5 Excuses for 5 Mooncakes
By Sheere Ng - Friday, Sep 14, 2012
Legend has it that mooncakes were used to carry secret messages, to overthrow the Mongolian rule in the Yuan Dynasty. It is also the customary food of the Mid-Autumn Festival (from 30th September this year), eaten usually as a teatime snack. But in modern times, mooncakes are beginning to play greater social and commercial roles – corporate gift for important clients and business partners, and a symbol of the giver’s status, generosity and trendiness. So what do you buy, for whom, and what other purposes can they serve?
We pick five mooncakes and suggest the roles that we think they’ll play best.
A Child’s Fantasy: Fairmont Angry Birds Space Snow Skin Mooncakes (now to 30th Sept at $80 per box of four)
Not a charismatic party host? Just put this on the table and it will bring out the child in every of your guests (who are sure to whip out their camera phones and discuss about it). These mooncakes come with an amusing story and here is the summary: “Fairmont Singapore is teaming up with Angry Bird Space to protect the latter’s precious eggs as well as Chang Er from the space piggies”. But don’t try to play any shooting game with them, as it may be an expensive exercise. The skin is made thick and floury and it’s taste (like packet lemon barley if you ask) overshadows the filling (choco pop/salted caramel truffle/grape pop rock/pandan with macadamia nuts). We did say it’s for conversation, although at that price, most people would expect them to taste good as well.
The Hoax Conversation: Paradise Group Lei Cha Pandan Snow Skin Mooncake (now to 30th Sept $42 per box of eight)
No. They did not stuff Lei Cha Fan in the mooncake. And yes, we initially thought so too. We wondered – how the basil, tea leaves, sesame and peanuts would come together as a mooncake. Plus, with pandan flavoured skin, we were almost sure that it will be a disaster. Well, The Paradise Group scores a point for hyping up an ordinary green tea paste mooncake but minus 10 points for fooling us. That aside, it’s a decent mooncake.
The Crowd Pleaser: Hyatt’s Assorted Snow Skin Mooncakes (now to 30th Sept at $58 per box of eight)
Hyatt’s snow skin mooncakes pushes the envelope simply by delivering what they tout, such Lychee Martini Truffle, Sea Salt Caramel Truffle and Kopi ‘O’ Truffle. They taste like what they’re supposed to be and the truffle within provides a good contrast. For example, the fragrant, bitter kopi-o lotus paste is balanced by the sweetened (mixed with caramel) kopi-o-flavoured truffle. They have also made the mooncakes small so that the skin can be kept thin. “If the skin is too thick you can’t taste the content,” says Chef Albert Tan, Hyatt’s Executive Sous Chef. But like all snow skin mooncakes, it has to be consumed within three to four days. After that, any well executed fresh mooncakes would taste floury, dry and even mouldy.

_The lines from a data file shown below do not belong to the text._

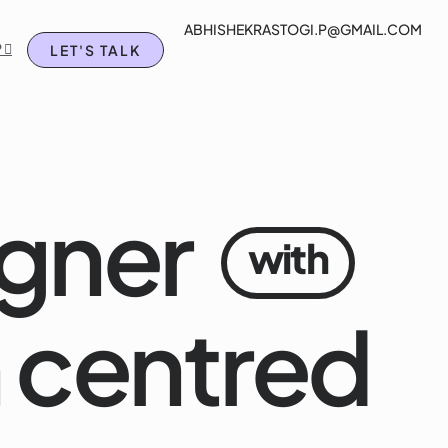
ABHISHEKRASTOGI.P@GMAIL.COM
rtfolio
Blog
Chat on WhatsApp 
 
LET'S TALK
gner
with
 centred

The Nostalgia-Trigger: Peony Jade’s Ex-Crown Prince Flaky Orh Nee Mooncake (now to 30th Sept at $56 per box of four)
Whenever the now defunct Crown Prince Hotel in Orchard produced their flaky Teochew yam mooncakes, it would be a public conversation on its quality and availability, as the scores line up to buy them at Orchard Road. Peony Jade made a beeline for the original mooncake chefs, and since 2008, they have been producing the mooncakes for the restaurant. Present a box of this, tell the story and your foodie status inches up a notch. Here is why: the mooncake is so flaky that it starts to “snow flakes” the moment you bite into it. Plus, the filling is soft, moist and not cloyingly. It wouldn’t drag its way down your throat like how other similar mooncakes usually would. One bite in and you’ll know the chefs are particular about the type of yam used, otherwise it will not yield that sweet, smooth tuber-y earthiness that it’s famous for.
The Heart-Stopper: Tai Chong Kok Quadruple Salted Egg Yolk Mooncake ($44.60 per box of four or $11.15 for one)
If all the above did not float your boat, then you must be a traditionalist. Only the baked dough skin, lotus seed paste with melon seeds or salted egg yolk will do for you. And the old school Tai Chong Kok’s version is one of our favourites. The skin is perfectly roasted, the lotus paste is acceptably sweet and the yolks are crumbly, but not dry, and slightly oily and fragrant. The fact that there are not one, nor two, but four egg yolks will surely make the heart skip beat in the name of love (or maybe it’s time to see a doctor).